T wants riders to speak up about selling naming rights

The MBTA wants to hear more from the public about its decision to sell naming rights for subway stations to corporate sponsors.

To get feedback, the transit agency, will conduct focus groups before the fall when the transit authority will start seeking corporate sponsors to get more revenue for the financially challenged agency.

“You’ve got all the pros; you don’t have any cons,” said MBTA Board Chairman John Jenkins at a meeting Wednesday. “I’d like to hear some of what the people believe and I think you only get that through the focus groups”

The MBTA might consider sponsorship of wifi on the commuter rail, which MBTA Assistant General Manager for Real Estate Development Mark Boyle said would allow the transit agency to expand and upgrade the service, which is spotty on some trains.

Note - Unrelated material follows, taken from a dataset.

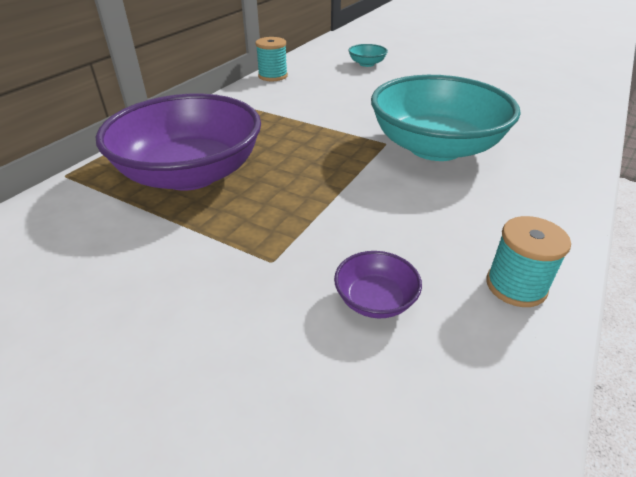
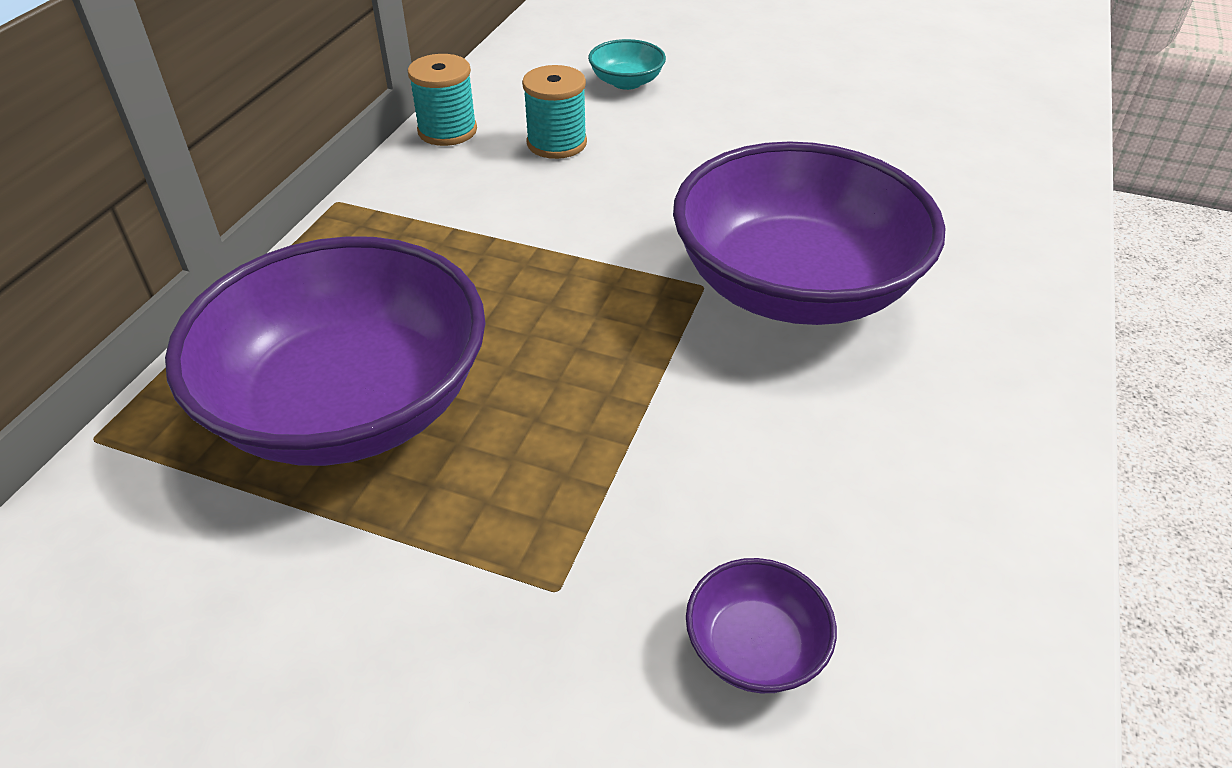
camera: 10 degrees left, 5 degrees up
(435, 147) = (794, 286): turquoise bowl -> purple bowl
(516, 286) = (979, 582): turquoise spool -> turquoise spool (556, 143)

“It’s so popular and so many people are on the system that it doesn’t have the capacity and it hasn’t been upgraded,” Boyle said.

Boyle also said that while corporate sponsorships might help pay for station maintenance and possibly landscaping, that work would be done by the MBTA.

“We would continue to do the cleaning but the revenue that we’re being paid… would be able to provide us an increase in maintenance… There’s an expectation on the part of folks that sponsor stations that the stations will be well maintained,” Boyle said.

Boyle had settled on sponsorship signs in a font identical to station names but Transportation Secretary Richard Davey suggested that might be confusing to people, and asked Boyle to present a wider range of options to focus groups.